Und auch die Tatsache, dass ich allmählich zu den Prostrationen immer weniger anhatte, da ich doch stark ins Schwitzen kam, störte mich nicht. Zwar trug ich igendwann nur noch eine Unterhose, aber so konnte ich mir durchaus wie ein indischer Fakir bei seinen Übungen vorkommen. Als Unterlage hatte ich inzwischen ein Badetuch, das den Schweiß aufnahm. Während der Meditation zum Schluss hatte ich einen weiten Bademantel übergezogen, der sich für mich wie die Robe eines buddhistischen Mönchs anfühlte.

Nach einiger Zeit hatte ich alle Figuren und auch die auf dem Inspirationsbaum abgebildeten Bücher in meine Lobespraxis integriert, sodass ich auf jeweils 144 Prostrationen kam. Ich bemühte mich auch von den anfänglichen 15 Sekunden pro Prostration allmählich auf eine kürzere Zeit zu kommen und war am Ende des halben Jahres bei etwa 9 Sekunden angekommen. Dennoch benötigte ich für diese Praxis relativ viel Zeit, etwa 150 Minuten pro Sitzung, also 10 Stunden pro Woche (bei vier Sitzungen).

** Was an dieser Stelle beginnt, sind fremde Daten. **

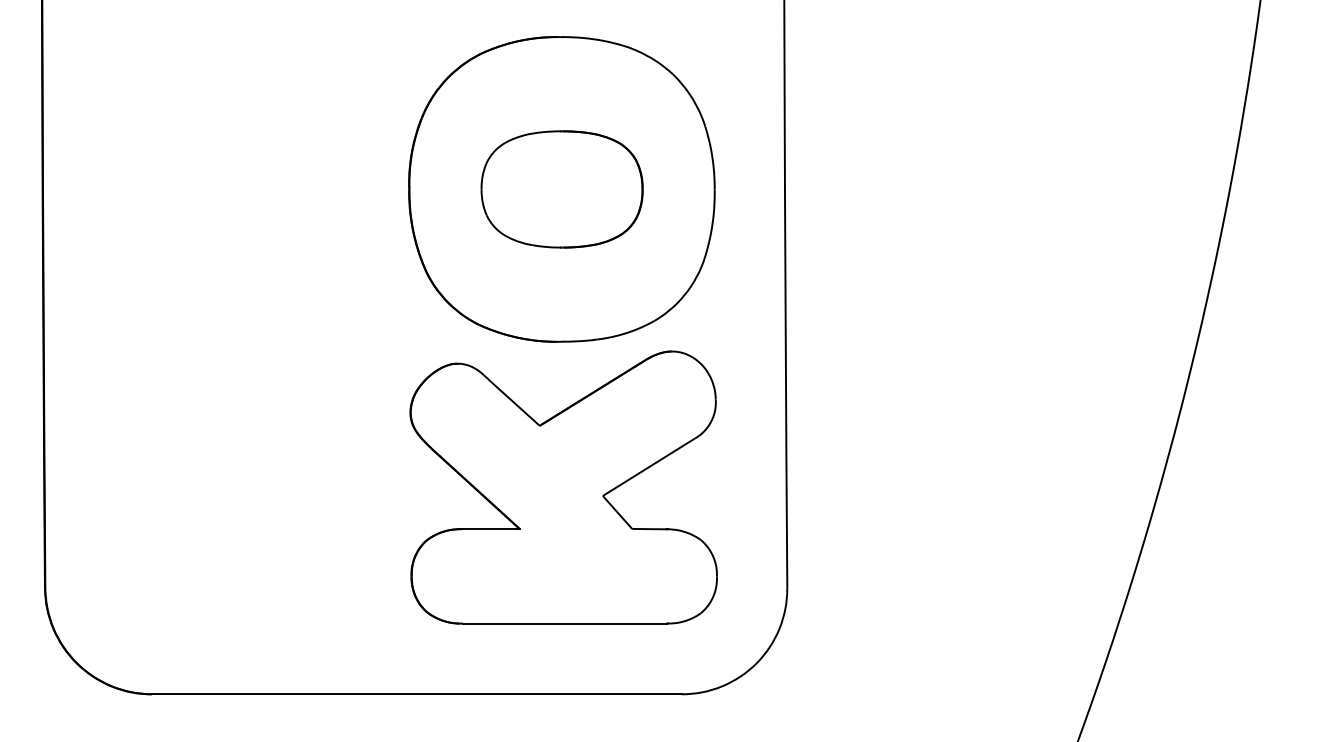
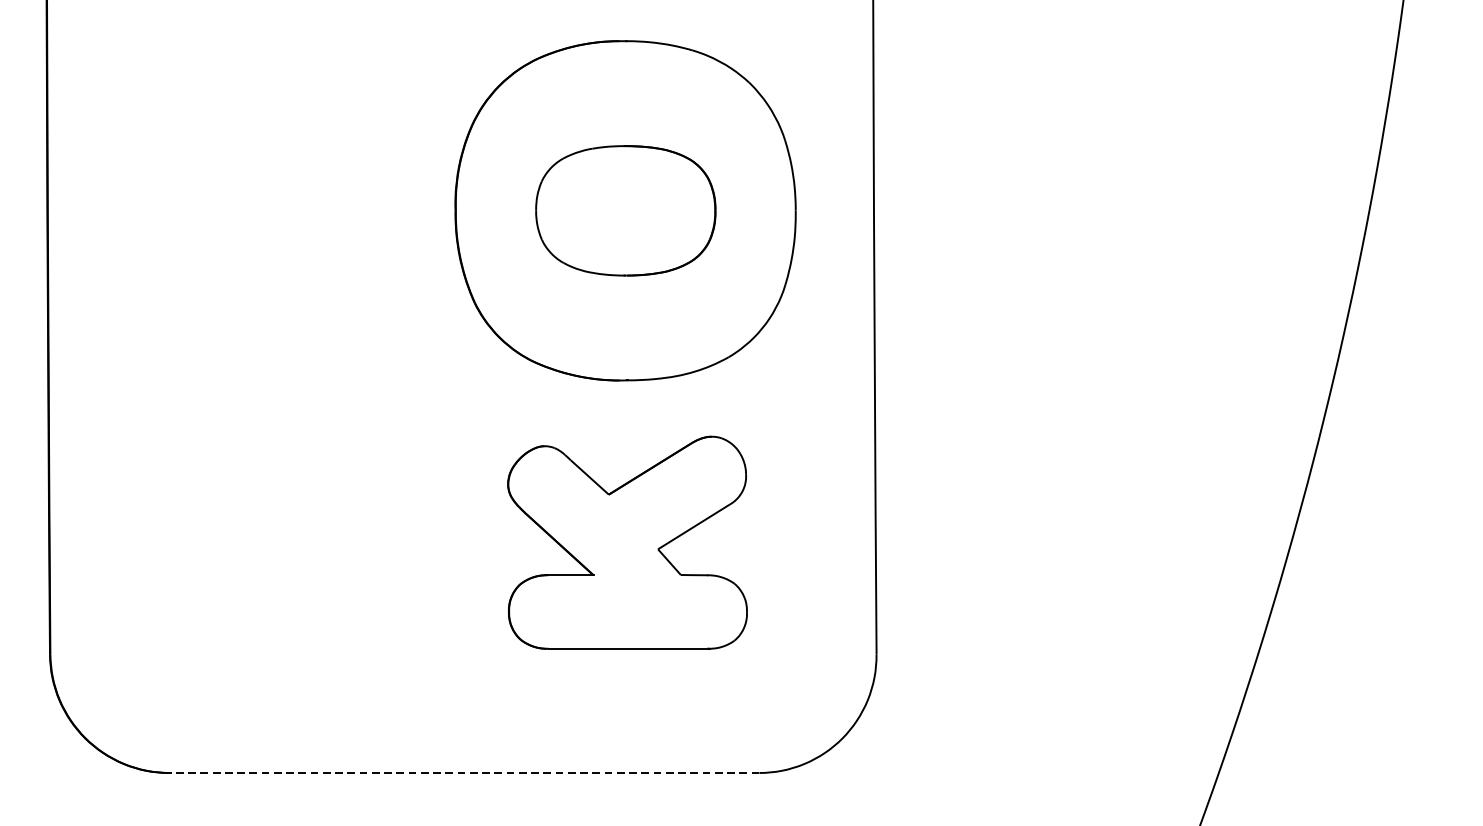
part: (563, 487) -> (627, 542), size x0.7
line: (416, 694) -> (463, 773), solid -> dashed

Es war die beste und ergiebigste, die erfüllendste und begeisterndste Praxis, die ich jemals unternommen habe. Und allein die Tatsache, dass sie so viel Zeit in Anspruch nahm, und ich noch vieles andere zu tun hatte, führte dazu, dass ich sie nach einem halben Jahr vorerst aufgab, jedoch später immer einmal wieder aufnahm, aber nie wieder mit dem Gelöbnis, dies für eine bestimmte Dauer zu tun. Allerdings habe ich sie bei vielen meiner Einzelklausuren wieder aufgegriffen und dort auch täglich geübt. Allerdings ergaben sich dabei im Dezember 2010 erhebliche körperliche Schwierigkeiten: meine Knie wollten nicht mehr mitmachen, auch meine Achillessehne machte Probleme, also suchte ich nach einer anderen Praxis, bei der ich mit Körper, Rede und Geist üben konnte. Aber das ist eine andere Geschichte (vgl. Szene 29 – Ein wahnwitziger Eid).